• TASK OBJECTIVE:
Edit the material below by replacing every instance of "chart" with "graph", keeping everything else the same and leaving out the pictures.

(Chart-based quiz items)
- Opening Delimiter -
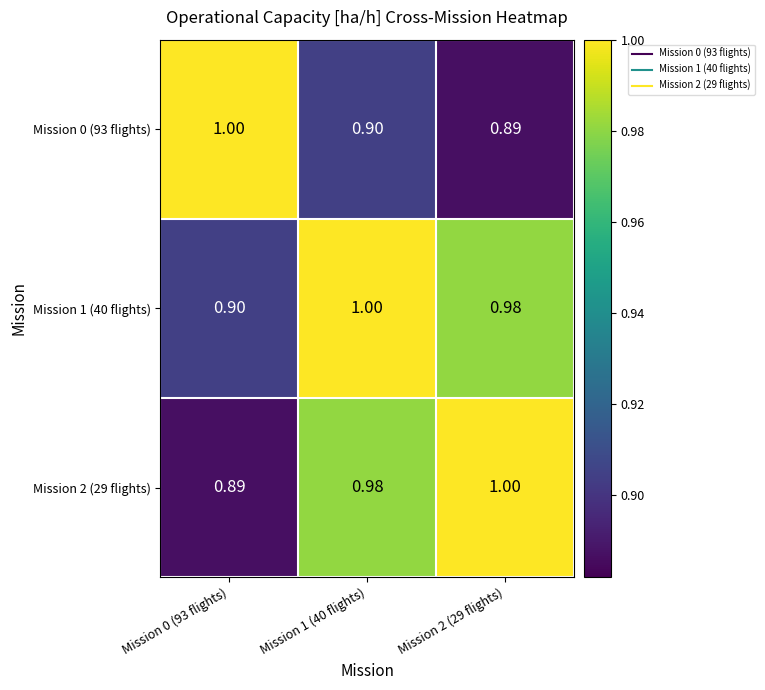

Is the value of Mission 2 (29 flights) at Mission 0 (93 flights) greater than the value of Mission 0 (93 flights) at Mission 0 (93 flights)?

No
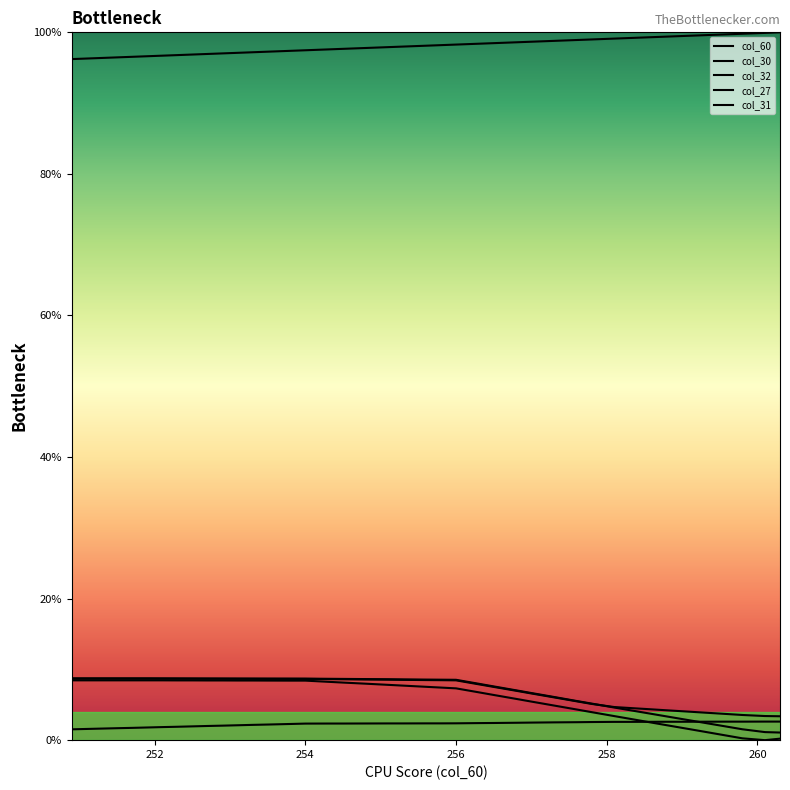

At which category does the chart reach its peak across all series?

260.3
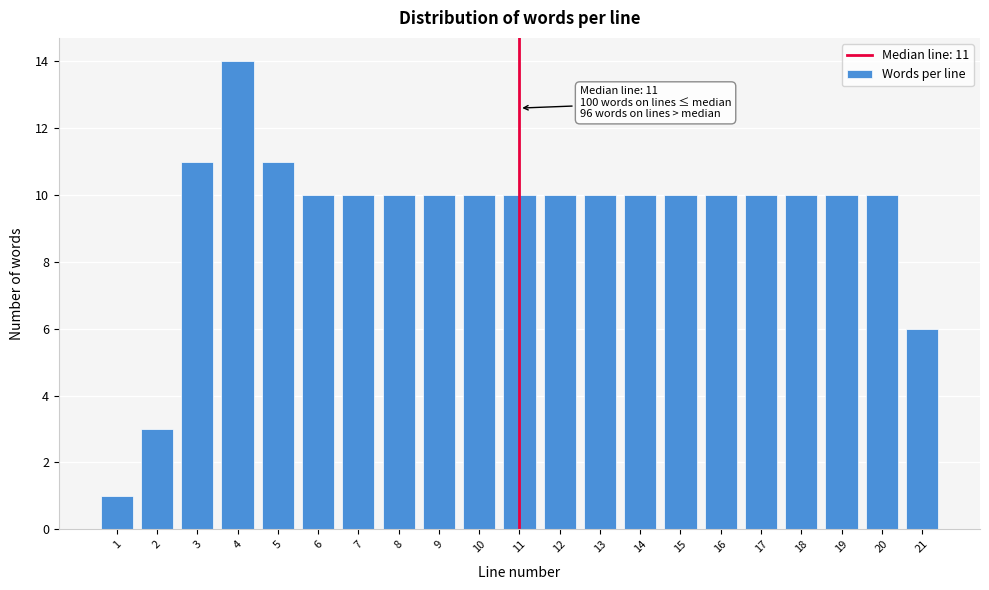

Reading left to right, extract all data points from this chart.

1=1	2=3	3=11	4=14	5=11	6=10	7=10	8=10	9=10	10=10	11=10	12=10	13=10	14=10	15=10	16=10	17=10	18=10	19=10	20=10	21=6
- Closing Delimiter -
• RESULT OF THIS TASK:
Is the value of Mission 2 (29 flights) at Mission 0 (93 flights) greater than the value of Mission 0 (93 flights) at Mission 0 (93 flights)?

No

At which category does the graph reach its peak across all series?

260.3

Reading left to right, extract all data points from this graph.

1=1	2=3	3=11	4=14	5=11	6=10	7=10	8=10	9=10	10=10	11=10	12=10	13=10	14=10	15=10	16=10	17=10	18=10	19=10	20=10	21=6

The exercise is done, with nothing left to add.